## Written task
Retype, without any change, the first line of the records and every line after it through the one containing "La località di".

Records contained in a dataset:

>>>>

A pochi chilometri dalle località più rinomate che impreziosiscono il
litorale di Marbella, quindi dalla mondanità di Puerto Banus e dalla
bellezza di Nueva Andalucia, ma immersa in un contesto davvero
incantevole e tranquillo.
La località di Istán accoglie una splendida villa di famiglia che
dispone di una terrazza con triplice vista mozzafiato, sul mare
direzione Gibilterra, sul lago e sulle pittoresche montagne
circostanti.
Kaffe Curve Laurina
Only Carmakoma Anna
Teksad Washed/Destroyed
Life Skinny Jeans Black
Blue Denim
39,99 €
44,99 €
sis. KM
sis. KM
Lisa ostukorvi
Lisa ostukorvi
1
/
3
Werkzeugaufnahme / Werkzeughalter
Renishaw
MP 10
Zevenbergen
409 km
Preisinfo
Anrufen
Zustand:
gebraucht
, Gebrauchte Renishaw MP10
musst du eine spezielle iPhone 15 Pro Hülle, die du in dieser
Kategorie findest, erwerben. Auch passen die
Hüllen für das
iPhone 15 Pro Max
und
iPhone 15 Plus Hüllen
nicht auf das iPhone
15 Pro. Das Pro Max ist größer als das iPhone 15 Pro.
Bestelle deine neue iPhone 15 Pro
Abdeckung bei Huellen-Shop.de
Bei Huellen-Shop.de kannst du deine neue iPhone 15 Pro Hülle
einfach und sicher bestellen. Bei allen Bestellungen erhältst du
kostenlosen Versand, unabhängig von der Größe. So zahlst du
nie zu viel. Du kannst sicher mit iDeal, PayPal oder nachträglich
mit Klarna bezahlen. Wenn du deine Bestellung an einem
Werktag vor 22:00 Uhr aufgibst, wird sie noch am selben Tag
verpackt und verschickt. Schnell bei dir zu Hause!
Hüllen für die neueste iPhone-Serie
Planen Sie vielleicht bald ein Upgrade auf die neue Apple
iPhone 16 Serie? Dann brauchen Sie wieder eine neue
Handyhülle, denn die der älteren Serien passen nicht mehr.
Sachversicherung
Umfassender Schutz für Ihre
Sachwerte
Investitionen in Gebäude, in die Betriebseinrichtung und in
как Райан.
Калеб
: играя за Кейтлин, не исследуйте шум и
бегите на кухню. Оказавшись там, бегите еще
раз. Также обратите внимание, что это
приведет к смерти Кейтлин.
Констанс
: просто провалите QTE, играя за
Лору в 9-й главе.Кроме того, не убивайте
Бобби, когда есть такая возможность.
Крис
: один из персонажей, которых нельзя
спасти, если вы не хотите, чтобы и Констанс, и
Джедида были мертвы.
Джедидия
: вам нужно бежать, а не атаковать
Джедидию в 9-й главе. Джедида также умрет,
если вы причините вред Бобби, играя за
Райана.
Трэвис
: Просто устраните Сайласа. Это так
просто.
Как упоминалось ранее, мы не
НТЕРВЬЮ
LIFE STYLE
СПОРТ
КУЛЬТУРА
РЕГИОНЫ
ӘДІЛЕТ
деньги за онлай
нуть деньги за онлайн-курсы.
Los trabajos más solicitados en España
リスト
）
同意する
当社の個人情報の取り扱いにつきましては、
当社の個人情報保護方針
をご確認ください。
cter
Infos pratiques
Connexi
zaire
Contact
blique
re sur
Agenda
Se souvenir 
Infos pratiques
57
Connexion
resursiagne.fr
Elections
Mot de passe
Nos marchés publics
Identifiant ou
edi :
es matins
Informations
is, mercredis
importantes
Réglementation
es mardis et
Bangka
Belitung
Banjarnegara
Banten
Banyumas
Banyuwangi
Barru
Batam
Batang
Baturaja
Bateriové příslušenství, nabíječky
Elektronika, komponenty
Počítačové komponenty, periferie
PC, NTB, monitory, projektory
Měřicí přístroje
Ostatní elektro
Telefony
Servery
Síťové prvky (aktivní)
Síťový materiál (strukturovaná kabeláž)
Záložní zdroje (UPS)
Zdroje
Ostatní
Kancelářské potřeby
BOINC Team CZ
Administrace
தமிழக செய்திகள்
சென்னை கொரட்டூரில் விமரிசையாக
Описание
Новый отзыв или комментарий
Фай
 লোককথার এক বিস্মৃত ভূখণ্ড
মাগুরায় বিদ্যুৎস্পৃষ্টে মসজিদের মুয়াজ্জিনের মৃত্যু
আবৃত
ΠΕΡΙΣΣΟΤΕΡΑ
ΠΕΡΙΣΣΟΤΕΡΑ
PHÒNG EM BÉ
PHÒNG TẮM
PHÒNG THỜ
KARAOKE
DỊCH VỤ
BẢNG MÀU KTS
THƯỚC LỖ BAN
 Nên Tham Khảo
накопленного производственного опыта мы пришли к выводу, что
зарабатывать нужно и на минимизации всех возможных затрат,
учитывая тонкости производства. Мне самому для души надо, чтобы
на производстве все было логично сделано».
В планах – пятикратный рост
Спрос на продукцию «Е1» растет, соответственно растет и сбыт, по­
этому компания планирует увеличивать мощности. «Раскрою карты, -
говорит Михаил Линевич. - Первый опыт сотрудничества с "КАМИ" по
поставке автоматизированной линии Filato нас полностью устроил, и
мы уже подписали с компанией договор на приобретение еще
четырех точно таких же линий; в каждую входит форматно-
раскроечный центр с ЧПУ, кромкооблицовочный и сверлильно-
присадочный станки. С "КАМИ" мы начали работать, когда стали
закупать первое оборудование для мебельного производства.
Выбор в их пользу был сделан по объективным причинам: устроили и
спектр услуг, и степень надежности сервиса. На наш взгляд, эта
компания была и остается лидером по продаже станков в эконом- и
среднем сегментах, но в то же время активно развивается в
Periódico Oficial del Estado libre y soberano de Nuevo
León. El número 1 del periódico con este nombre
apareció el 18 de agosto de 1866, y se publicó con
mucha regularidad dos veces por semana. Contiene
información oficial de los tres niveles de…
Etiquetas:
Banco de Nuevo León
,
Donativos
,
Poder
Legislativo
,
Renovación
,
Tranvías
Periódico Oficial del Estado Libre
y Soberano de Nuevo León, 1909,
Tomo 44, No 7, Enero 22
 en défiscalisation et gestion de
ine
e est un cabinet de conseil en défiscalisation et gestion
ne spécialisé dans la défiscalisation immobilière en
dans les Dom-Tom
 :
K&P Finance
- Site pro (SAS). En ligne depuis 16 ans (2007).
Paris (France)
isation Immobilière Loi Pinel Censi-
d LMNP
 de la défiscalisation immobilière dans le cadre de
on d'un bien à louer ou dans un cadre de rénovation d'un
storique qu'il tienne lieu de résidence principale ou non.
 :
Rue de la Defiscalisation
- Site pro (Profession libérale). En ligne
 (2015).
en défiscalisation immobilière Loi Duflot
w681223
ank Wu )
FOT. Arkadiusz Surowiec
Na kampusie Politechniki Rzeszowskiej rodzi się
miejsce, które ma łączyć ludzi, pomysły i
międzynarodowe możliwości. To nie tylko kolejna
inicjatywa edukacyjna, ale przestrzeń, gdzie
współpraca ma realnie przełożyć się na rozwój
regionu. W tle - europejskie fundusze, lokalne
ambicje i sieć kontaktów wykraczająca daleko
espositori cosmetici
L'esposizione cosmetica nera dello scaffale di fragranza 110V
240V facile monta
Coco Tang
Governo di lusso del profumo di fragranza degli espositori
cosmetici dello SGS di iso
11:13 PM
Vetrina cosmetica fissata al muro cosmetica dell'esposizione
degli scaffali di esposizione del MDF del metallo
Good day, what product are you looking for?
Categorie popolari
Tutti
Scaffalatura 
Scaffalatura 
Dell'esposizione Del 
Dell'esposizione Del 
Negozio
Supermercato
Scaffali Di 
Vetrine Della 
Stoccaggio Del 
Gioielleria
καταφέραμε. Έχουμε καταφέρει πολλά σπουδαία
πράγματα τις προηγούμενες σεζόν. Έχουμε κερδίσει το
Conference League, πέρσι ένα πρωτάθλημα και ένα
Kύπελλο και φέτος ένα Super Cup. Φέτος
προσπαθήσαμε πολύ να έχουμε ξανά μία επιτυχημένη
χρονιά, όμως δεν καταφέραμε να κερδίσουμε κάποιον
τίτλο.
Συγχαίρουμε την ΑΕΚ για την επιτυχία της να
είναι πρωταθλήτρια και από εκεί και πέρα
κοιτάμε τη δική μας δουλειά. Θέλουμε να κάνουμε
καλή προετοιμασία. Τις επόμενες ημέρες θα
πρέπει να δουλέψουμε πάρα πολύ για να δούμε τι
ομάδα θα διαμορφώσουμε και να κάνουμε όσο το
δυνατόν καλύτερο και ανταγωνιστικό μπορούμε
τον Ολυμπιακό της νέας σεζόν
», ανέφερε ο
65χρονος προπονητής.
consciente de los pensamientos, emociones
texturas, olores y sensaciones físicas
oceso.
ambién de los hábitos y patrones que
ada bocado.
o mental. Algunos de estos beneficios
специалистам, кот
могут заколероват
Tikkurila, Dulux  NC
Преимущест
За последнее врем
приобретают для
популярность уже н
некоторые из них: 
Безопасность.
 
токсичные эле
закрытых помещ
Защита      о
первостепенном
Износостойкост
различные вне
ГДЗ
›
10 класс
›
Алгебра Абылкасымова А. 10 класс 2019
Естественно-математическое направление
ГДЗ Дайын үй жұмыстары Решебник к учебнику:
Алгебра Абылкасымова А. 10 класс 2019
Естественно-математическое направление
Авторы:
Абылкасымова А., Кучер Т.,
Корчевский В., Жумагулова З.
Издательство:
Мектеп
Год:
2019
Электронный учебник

<<<<

## Task response
A pochi chilometri dalle località più rinomate che impreziosiscono il
litorale di Marbella, quindi dalla mondanità di Puerto Banus e dalla
bellezza di Nueva Andalucia, ma immersa in un contesto davvero
incantevole e tranquillo.
La località di Istán accoglie una splendida villa di famiglia che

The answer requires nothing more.